Image of Earrings

Earrings

  • Irere
  • Spring/Summer 2003
  • Shaun Leane for Alexander McQueen. Silver and porcupine quills

‘I want to empower women. I want people to be afraid of the women I dress’. Alexander McQueen

McQueen’s catwalk presentations often coalesced around elaborate narratives. Irere, meaning ‘transformation’ in one of the indigenous Amazonian languages, told the story of one girl’s metamorphosis from shipwreck survivor to Amazonian princess. The collection, which also drew on McQueen’s love of nature, incorporated references to Amazonian wildlife, including birds of paradise, which appeared as vibrant feather prints on chiffon dresses, and these earrings made from porcupine quills.
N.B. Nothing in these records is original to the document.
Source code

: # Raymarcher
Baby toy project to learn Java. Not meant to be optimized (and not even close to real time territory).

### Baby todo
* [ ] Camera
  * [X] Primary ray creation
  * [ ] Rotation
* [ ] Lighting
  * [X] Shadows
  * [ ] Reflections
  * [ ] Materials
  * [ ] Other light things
Their shape is unconventional for, rather than piecing through or being clipped to the lobe, the earrings sit over and around the ear. In nature, the quills defend the animal from predators. In these earrings the quills, which protrude from silver mounts, are attached to an inner silver circle and splay out in a fan-shape, mimicking the macaw feather earrings in the same collection. The effect of affixing the earrings closely to the head in this manner was to hint at the hybridisation between woman and animal – a theme that McQueen invoked in many of his other collections including La Dame Bleue (Spring/Summer 2008) and The Horn of Plenty (Autumn/Winter 2009).